Tuesday, October 21, 2008

San Fran Day 2 | Here, they have the best of the best

The typical view of Alcatraz Island.

My adventure in tourism continued with an early visit to Alcatraz Island in the heart of San Francisco Bay and with a bit of skepticism that San Francisco may be overstating the importance of its attractions, preying on gullible tourists.

Alcatraz is billed as the most infamous prison in U.S. history. Tourists spend $26 for a quick ferry ride to the island, where the admission is "free." I'm guessing that if you find your own way to the island - say, by swimming - it would really be free.

You know you're doing a touristy thing when the workers at an attraction take your photo in front of a giant photo of the attraction, just in hopes that you'll be so thrilled that you'll buy that photo of a photo when your visit is through. Why not just snap a shot with your own digital camera with the real said attraction - Alcatraz - in the background?

alcatraz_water_tower_0064When we arrived on The Rock, my friend described it as a "creepy" place. I wasn't picking up that vibe; I just thought it was cold and windy. But in some cases such as with the water tower to the left, the island had a stark beauty.

Included in the free $26 admission is an audio tour of the main prison house, which includes your very own experience of confinement in the same dank cells that housed such greats as Chicagoan Al Capone.

The views of San Francisco from Alcatraz are breathtaking. I wondered why they used such a prime piece of real estate for a prison. (I suppose it's because it was previously a strategically placed fort). If the island were developed in modern-day Florida, there would be condos, a few retention ponds, a golf course for the adults and a theme park with a giant rodent to entertain the kids.

The view was the greatest aspect of the prison visit. The audio tour was educational. I learned that the food there wasn't that bad. And I heard about the escape from the prison made by career criminal Frank Morris and the bank-robbing brothers John and Clarence Anglin. But that was 45 years ago, and seeing where they had crawled to the ceiling and gazing at the mock-ups of the dummies they used to trick the prison guards were causes to yawn. I wanted off The Rock.

trans_american _0123So after the 10-minute ride back to the mainland, we were touring the town again.

We saw the Business District and the Transamerica Building, left, a pyramidal skyscraper that sticks out as one of the most noticeable of San Francisco manmarks.

We saw San Francisco's famous Chinatown, one of the largest in the nation, and we were quite unsatisfied. But I had my first dim sum experience, which I'll tell you about later.

One of our final tourism events on Day 2 was a visit to the "crookedest street in the world." My friend and I remarked how San Francisco bragged about having the first, the only, the best, the biggest of all sorts of things.

Alcatraz was the most infamous prison.

A restaurant in the North Beach neighborhood was supposedly the oldest Italian joint in America. I would think New York would call San Fran out on that one.

Another eatery, Forbes Island, claimed it was the only floating island restaurant in the world. Truth is, it's a man-made nautical achievement and isn't really an island at all. And I seem to remember eating at Dimillo's Floating Restaurant in downtown Portland, Maine, and being tossed gently up and down as the waves of the Atlantic came ashore.

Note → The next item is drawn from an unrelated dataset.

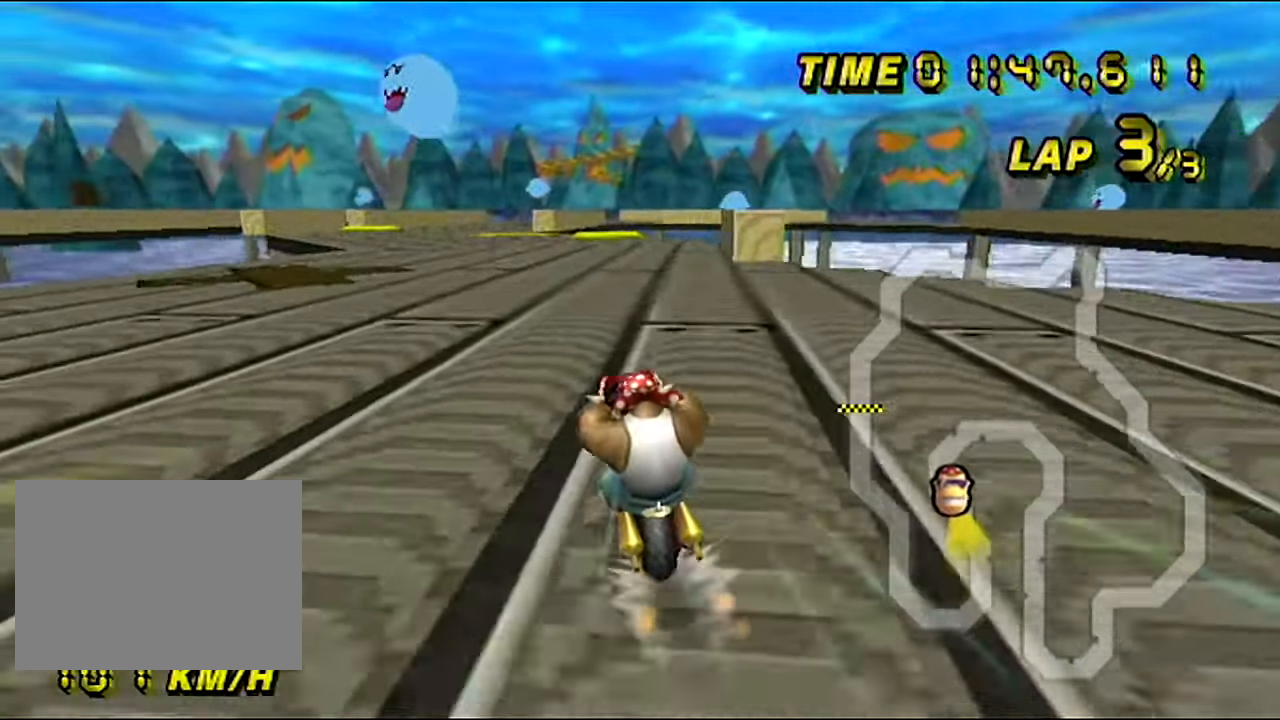
{"buttons": ["A"], "left_stick": "center", "events": [[17, "left_stick", "right"], [134, "left_stick", "center"]]}
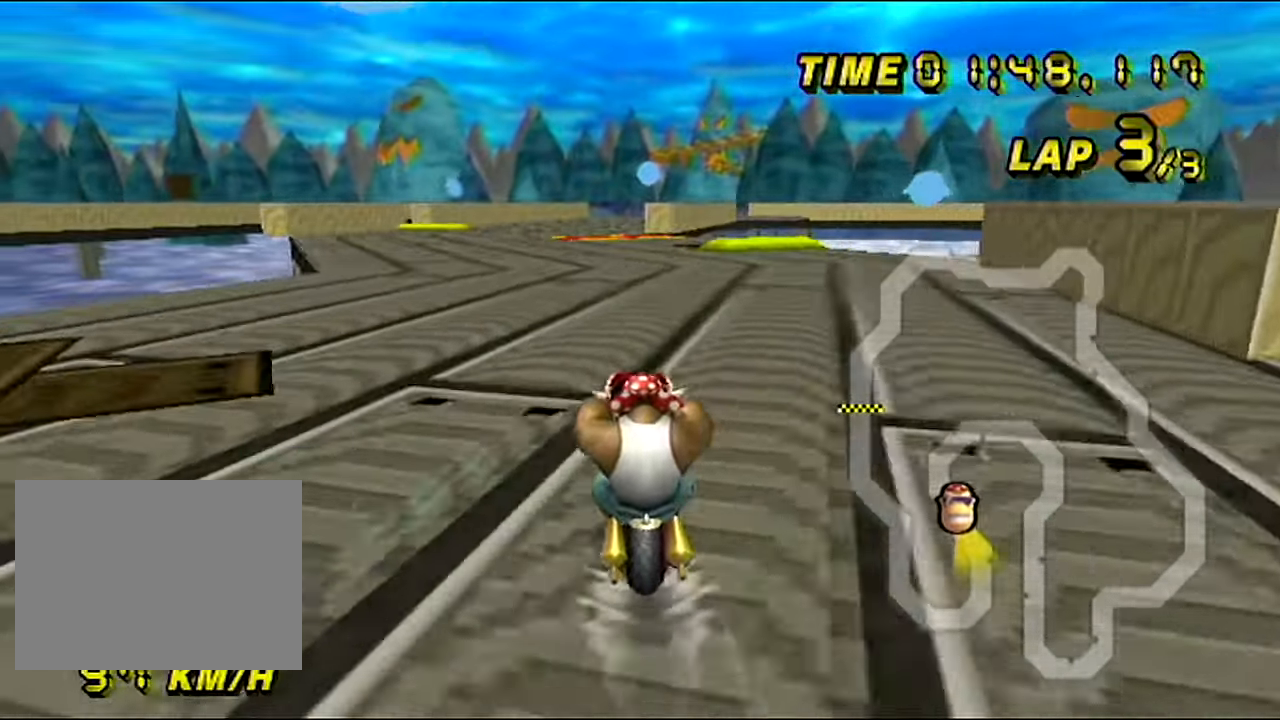
{"buttons": ["A"], "left_stick": "center", "events": []}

After realizing that the claim to fame of Lombard Street's extremely steep portion was probably just a lie, we began to debate the grammatical accuracy of the "crookedest street in the world."

"Shouldn't it be 'most crooked street in the word?'" my friend, who's a reporter for The Associated Press in New York, said. As a copy editor, I made the ruling that it's technically correct.

San Franciscans may get a bit too giddy about the gravity of their attractions, but at least they know their superlatives.


The main corridor through three stories of cells at the Alcatraz prison is called Broadway. Original.

We visited the island on a Saturday, so there were plenty of rich people - of which there are many in San Francisco - sailing their yachts throughout the bay.

The island is a surprisingly barren place, but it has pockets of beauty, such as this wild rosebush.


Cars lined for blocks to enter this part of Lombard Street, know as the "crookedest street in the world." Our Segway tour guide on Day 1 said the decline of this street is so great (27 percent) that engineers had to create such crookedness to make it safer. I say city planners just thought it would be a good way to get more tourists to visit San Francisco. I just pity the people who live on this block, forever relegated to being part of a yearlong tourist attraction.